Nel titolo di questa sezione menzioniamo Torino, perché? Perché è la sede di Newcleo, startup italiana nata nel 2021 ma che nel 2023, dopo soli due anni, ha annunciato un aumento di capitale da un miliardo di euro. La tecnologia su cui sta puntando la nuova azienda torinese è quella dei reattori raffreddati a piombo fuso, peraltro già attualmente in costruzione in Russia.
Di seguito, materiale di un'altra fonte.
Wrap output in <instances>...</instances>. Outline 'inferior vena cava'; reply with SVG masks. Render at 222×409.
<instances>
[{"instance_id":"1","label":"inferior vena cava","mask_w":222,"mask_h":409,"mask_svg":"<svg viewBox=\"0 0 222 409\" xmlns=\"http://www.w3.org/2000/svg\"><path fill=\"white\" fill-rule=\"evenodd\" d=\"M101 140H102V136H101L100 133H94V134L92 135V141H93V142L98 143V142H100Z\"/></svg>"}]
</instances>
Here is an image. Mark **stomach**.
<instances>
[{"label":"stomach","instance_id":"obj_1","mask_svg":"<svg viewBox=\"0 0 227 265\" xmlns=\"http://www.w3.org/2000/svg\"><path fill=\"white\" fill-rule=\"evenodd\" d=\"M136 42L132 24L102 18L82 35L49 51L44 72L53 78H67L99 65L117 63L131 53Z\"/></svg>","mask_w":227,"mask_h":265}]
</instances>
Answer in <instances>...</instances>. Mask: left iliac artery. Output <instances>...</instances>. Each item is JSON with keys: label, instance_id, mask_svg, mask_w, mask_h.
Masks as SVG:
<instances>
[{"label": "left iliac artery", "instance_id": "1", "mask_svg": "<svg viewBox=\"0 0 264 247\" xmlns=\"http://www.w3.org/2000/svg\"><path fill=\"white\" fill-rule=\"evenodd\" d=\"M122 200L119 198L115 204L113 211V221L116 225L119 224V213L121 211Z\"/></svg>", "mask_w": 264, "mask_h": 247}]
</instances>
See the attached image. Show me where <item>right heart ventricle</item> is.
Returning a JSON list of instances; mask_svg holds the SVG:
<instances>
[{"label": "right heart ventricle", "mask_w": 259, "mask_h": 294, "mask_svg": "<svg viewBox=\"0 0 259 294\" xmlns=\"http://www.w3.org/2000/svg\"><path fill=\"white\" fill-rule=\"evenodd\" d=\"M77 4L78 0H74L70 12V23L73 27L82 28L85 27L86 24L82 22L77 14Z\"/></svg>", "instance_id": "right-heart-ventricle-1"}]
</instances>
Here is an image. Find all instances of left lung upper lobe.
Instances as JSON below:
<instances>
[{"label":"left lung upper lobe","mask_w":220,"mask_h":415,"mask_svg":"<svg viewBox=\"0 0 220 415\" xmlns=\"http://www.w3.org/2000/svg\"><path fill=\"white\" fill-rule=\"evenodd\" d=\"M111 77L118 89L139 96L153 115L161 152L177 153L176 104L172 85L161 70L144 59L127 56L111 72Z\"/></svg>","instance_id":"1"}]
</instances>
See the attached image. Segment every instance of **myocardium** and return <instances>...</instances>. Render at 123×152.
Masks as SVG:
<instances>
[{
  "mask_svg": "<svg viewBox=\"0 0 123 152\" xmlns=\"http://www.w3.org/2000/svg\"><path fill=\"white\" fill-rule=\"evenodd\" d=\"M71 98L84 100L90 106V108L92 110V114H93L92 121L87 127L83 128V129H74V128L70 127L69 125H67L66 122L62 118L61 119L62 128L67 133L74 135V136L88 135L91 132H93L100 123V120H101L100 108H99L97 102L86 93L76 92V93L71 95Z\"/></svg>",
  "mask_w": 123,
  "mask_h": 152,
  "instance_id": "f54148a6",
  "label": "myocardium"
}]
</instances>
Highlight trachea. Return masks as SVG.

Newcleo ha infatti in programma lo sviluppo di un piccolo reattore modulare, ovvero un reattore capace di generare meno energia di un reattore di vecchia generazione ma il cui principio si basa sulla velocità ed economicità di costruzione e messa in funzione entro il 2032. La loro rapida crescita non è certo passata inosservata e rientrà attualmente nei design di maggiore interesse per lo sviluppo nucleare britannico e francese. È qui che verrà costruito nei prossimi anni un impianto di test in scala ridotta.

 

 

L’Italia, il mondo e il futuro della quarta generazione

 

Avendo dunque diviso la timeline dell’industria nucleare nelle quattro generazioni, si rende necessario rispondere alla più in voga delle domande (quantomeno tra i non addetti ai lavori): la quarta generazione è meglio della terza? No. I reattori di terza generazione garantiscono gli standard di sicurezza più elevati che si siano mai visti nell’industria nucleare e questo è possibile grazie alla notevole esperienza pregressa con i reattori raffreddati ad acqua. La loro costruzione è dunque uno step critico per il raggiungimento degli obiettivi di decarbonizzazione fissati per il 2050.  Ma allora la quarta generazione è inutile? Assolutamente no. I reattori di quarta generazione avranno un ruolo molto importante in futuro, in maniera particolare per la prospettiva di poterli utilizzare per chiudere il ciclo del combustibile (ossia poter utilizzare il combustibile esausto proveniente dalle centrali di generazione precedente). Tuttavia, il loro sviluppo nel breve termine dovrà affrontare un processo di ricerca ancora in corso, l’assenza di un quadro normativo per la realizzazione di nuovi impianti di questo genere e un’industria nucleare ancora fortemente legata alle tecnologie tradizionali. Il principale messaggio è il seguente: il nostro obiettivo dovrebbe essere quello di utilizzare tutte le tecnologie a nostra disposizione per ridurre le emissioni, partendo dal nucleare di terza generazione attualmente disponibile e spingendo per lo sviluppo dei reattori della Gen IV. L’impressione che si ha spesso nel dibattito pubblico, italiano e non, è che lo spettro dei reattori di quarta generazione come unica soluzione al cambiamento climatico venga evocato da coloro che, per un motivo o per l’altro, il nucleare in realtà non lo vogliono e che preferiscono dunque prendere tempo.